## Saved entries
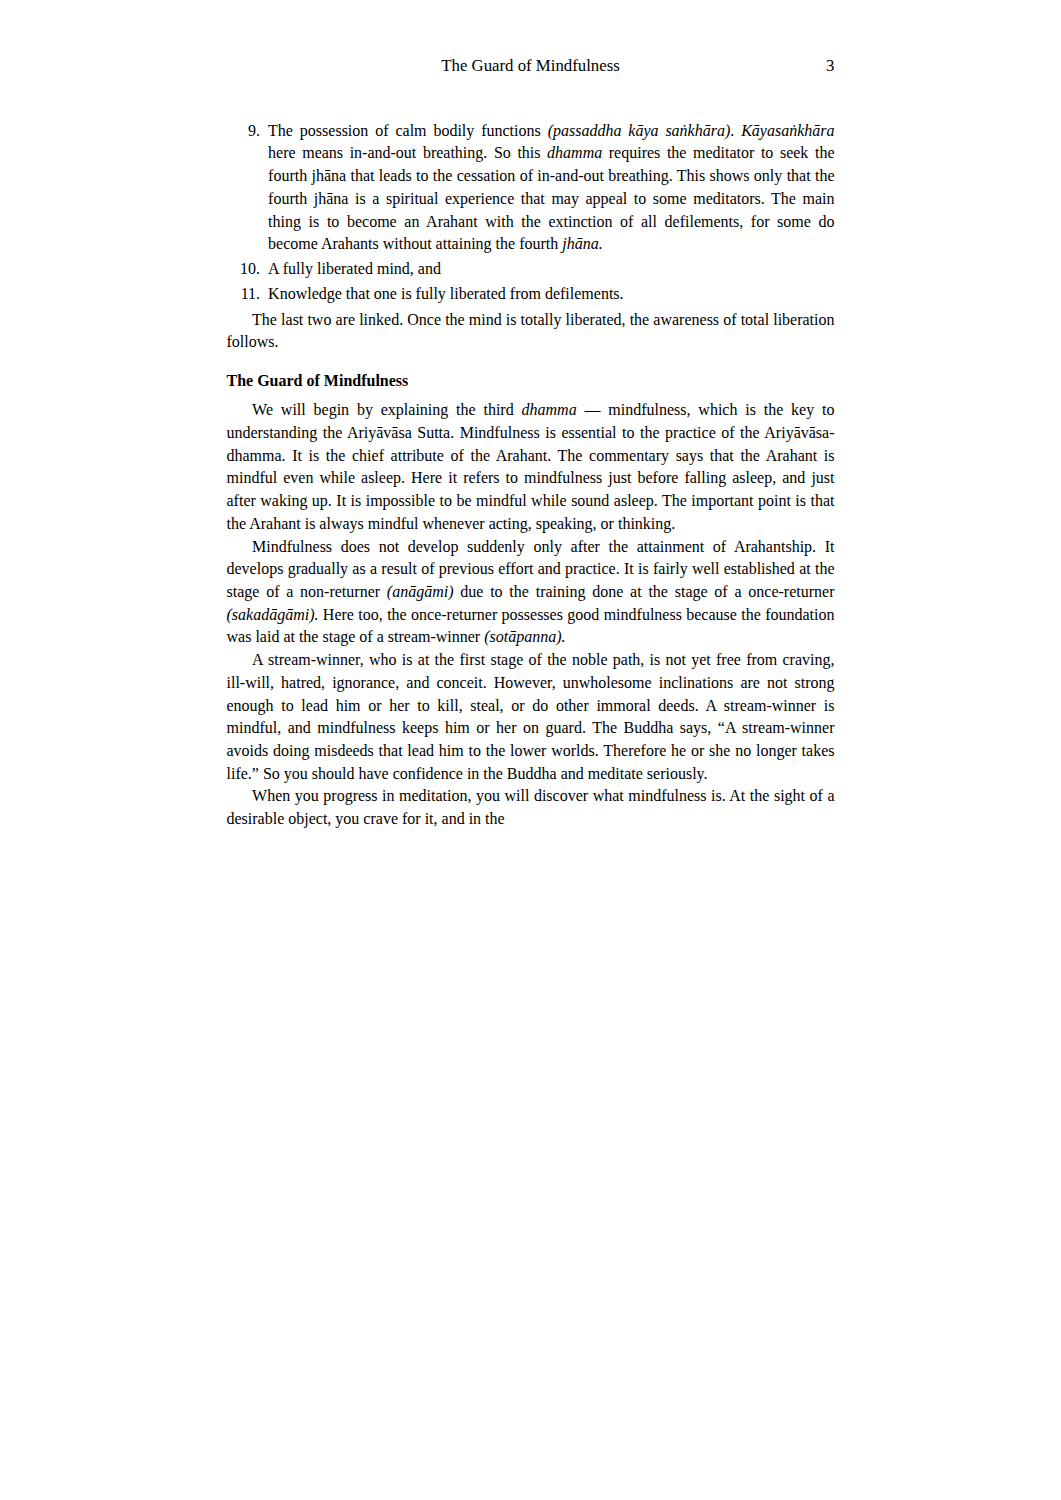The Guard of Mindfulness 3
9. The possession of calm bodily functions (passaddha kāya saṅkhāra). Kāyasaṅkhāra here means in-and-out breathing. So this dhamma requires the meditator to seek the fourth jhāna that leads to the cessation of in-and-out breathing. This shows only that the fourth jhāna is a spiritual experience that may appeal to some meditators. The main thing is to become an Arahant with the extinction of all defilements, for some do become Arahants without attaining the fourth jhāna.
10. A fully liberated mind, and
11. Knowledge that one is fully liberated from defilements.
The last two are linked. Once the mind is totally liberated, the awareness of total liberation follows.
The Guard of Mindfulness
We will begin by explaining the third dhamma — mindfulness, which is the key to understanding the Ariyāvāsa Sutta. Mindfulness is essential to the practice of the Ariyāvāsa-dhamma. It is the chief attribute of the Arahant. The commentary says that the Arahant is mindful even while asleep. Here it refers to mindfulness just before falling asleep, and just after waking up. It is impossible to be mindful while sound asleep. The important point is that the Arahant is always mindful whenever acting, speaking, or thinking.
Mindfulness does not develop suddenly only after the attainment of Arahantship. It develops gradually as a result of previous effort and practice. It is fairly well established at the stage of a non-returner (anāgāmi) due to the training done at the stage of a once-returner (sakadāgāmi). Here too, the once-returner possesses good mindfulness because the foundation was laid at the stage of a stream-winner (sotāpanna).
A stream-winner, who is at the first stage of the noble path, is not yet free from craving, ill-will, hatred, ignorance, and conceit. However, unwholesome inclinations are not strong enough to lead him or her to kill, steal, or do other immoral deeds. A stream-winner is mindful, and mindfulness keeps him or her on guard. The Buddha says, “A stream-winner avoids doing misdeeds that lead him to the lower worlds. Therefore he or she no longer takes life.” So you should have confidence in the Buddha and meditate seriously.
When you progress in meditation, you will discover what mindfulness is. At the sight of a desirable object, you crave for it, and in the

## Task to carry out
Among the lines above, which ones include the word "from"? Copy them.

## Exercise result
11. Knowledge that one is fully liberated from defilements.
A stream-winner, who is at the first stage of the noble path, is not yet free from craving, ill-will, hatred, ignorance, and conceit. However, unwholesome inclinations are not strong enough to lead him or her to kill, steal, or do other immoral deeds. A stream-winner is mindful, and mindfulness keeps him or her on guard. The Buddha says, “A stream-winner avoids doing misdeeds that lead him to the lower worlds. Therefore he or she no longer takes life.” So you should have confidence in the Buddha and meditate seriously.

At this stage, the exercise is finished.